An enormous amount of innovative energy is now pouring into energy – alternative ‘green’ energy sources, wind, solar, etc. 

Here are 10 things energy innovators need to know about oil, still the world’s major source of energy.

1. American oil production peaked at 11,297,000 bbls/day in 1970, and has gone downhill since.
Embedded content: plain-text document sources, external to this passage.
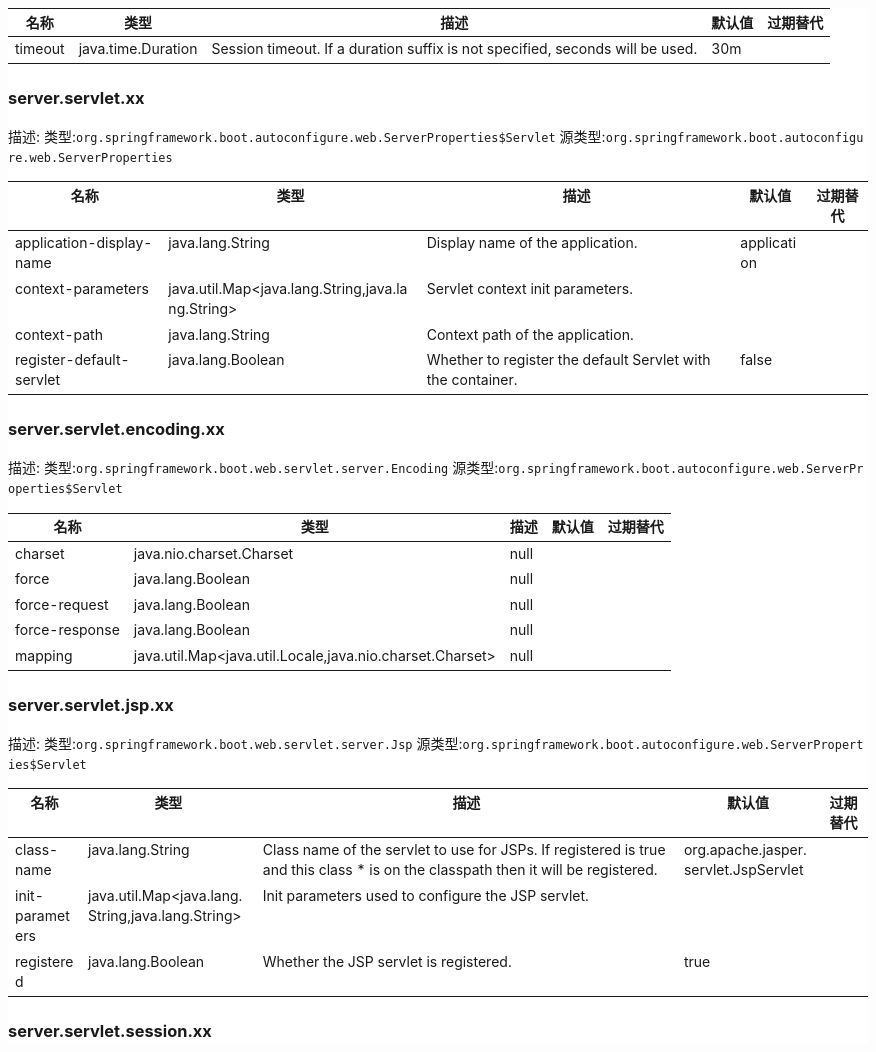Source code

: | 名称 | 类型 | 描述 | 默认值 | 过期替代 |
|-----|------|-----|-------|---------|
| timeout | java.time.Duration | Session timeout. If a duration suffix is not specified, seconds will be used. | 30m |  | 

### server.servlet.xx

描述:
类型:`org.springframework.boot.autoconfigure.web.ServerProperties$Servlet`
源类型:`org.springframework.boot.autoconfigure.web.ServerProperties`

| 名称 | 类型 | 描述 | 默认值 | 过期替代 |
|-----|------|-----|-------|---------|
| application-display-name | java.lang.String | Display name of the application. | application |  | 
| context-parameters | java.util.Map<java.lang.String,java.lang.String> | Servlet context init parameters. |  |  | 
| context-path | java.lang.String | Context path of the application. |  |  | 
| register-default-servlet | java.lang.Boolean | Whether to register the default Servlet with the container. | false |  | 

### server.servlet.encoding.xx

描述:
类型:`org.springframework.boot.web.servlet.server.Encoding`
源类型:`org.springframework.boot.autoconfigure.web.ServerProperties$Servlet`

| 名称 | 类型 | 描述 | 默认值 | 过期替代 |
|-----|------|-----|-------|---------|
| charset | java.nio.charset.Charset | null |  |  | 
| force | java.lang.Boolean | null |  |  | 
| force-request | java.lang.Boolean | null |  |  | 
| force-response | java.lang.Boolean | null |  |  | 
| mapping | java.util.Map<java.util.Locale,java.nio.charset.Charset> | null |  |  | 

### server.servlet.jsp.xx

描述:
类型:`org.springframework.boot.web.servlet.server.Jsp`
源类型:`org.springframework.boot.autoconfigure.web.ServerProperties$Servlet`

| 名称 | 类型 | 描述 | 默认值 | 过期替代 |
|-----|------|-----|-------|---------|
| class-name | java.lang.String | Class name of the servlet to use for JSPs. If registered is true and this class	 * is on the classpath then it will be registered. | org.apache.jasper.servlet.JspServlet |  | 
| init-parameters | java.util.Map<java.lang.String,java.lang.String> | Init parameters used to configure the JSP servlet. |  |  | 
| registered | java.lang.Boolean | Whether the JSP servlet is registered. | true |  | 

### server.servlet.session.xx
In 2007 America produced only about half that, or 6,879,000 bbls/day.

2. Saudi Arabia is still the world’s largest oil producer, producing 10,413,000 bbls/day in 2007, down from 11,114,000 bbls/day in 2005. 

3. Russia ranks #3 in oil production, behind Saudi Arabia, and America, with nearly 10,000 bbls/day in 2007, very close to Saudi Arabia.  

4. Iran ranks fourth in oil production, with 4,493,000 bbls/day in 2007. 

5. Iraq (in which America placed great hopes for higher oil production)  produced just under 2,000,000 bbls/day in 2007, far below its production peak of 2,800,000 bbls/day in 1989, before the First Gulf War. 

6. Canada and Mexico produce, together, nearly as much oil as America, and supply most of it to their huge neighbor.

7. America consumes 20,600,000 bbls/day (2007), leaving it with a shortfall between production and consumption of more than 14,000,000 bbls/day. 

8. America’s oil imports have grown from a small 2,500,000 bbls/day in 1965 to a massive 13,800,000 bbls/day  today (2007). This increase was completely predictable, given forecasts of oil field discoveries, development and production history. So, America has had 43 years to prepare an energy policy to reduce or even prevent U.S. energy dependence on nations (like Iran) that are hostile to it.

9. Failure to build such a policy, and failure to invest sufficiently in innovation for alternative energy sources, must rank as one of history’s great innovation failures, and policy failures, of all time. Democrats and Republicans share the failure alike.

10. Total world production of oil in 1965 was 31,800,000 bbls/day; in 2007, it was about 81,533,000 bbls/day. So oil production has risen by 156%. So has oil consumption. The result can be seen daily – just look at your outdoor thermometer.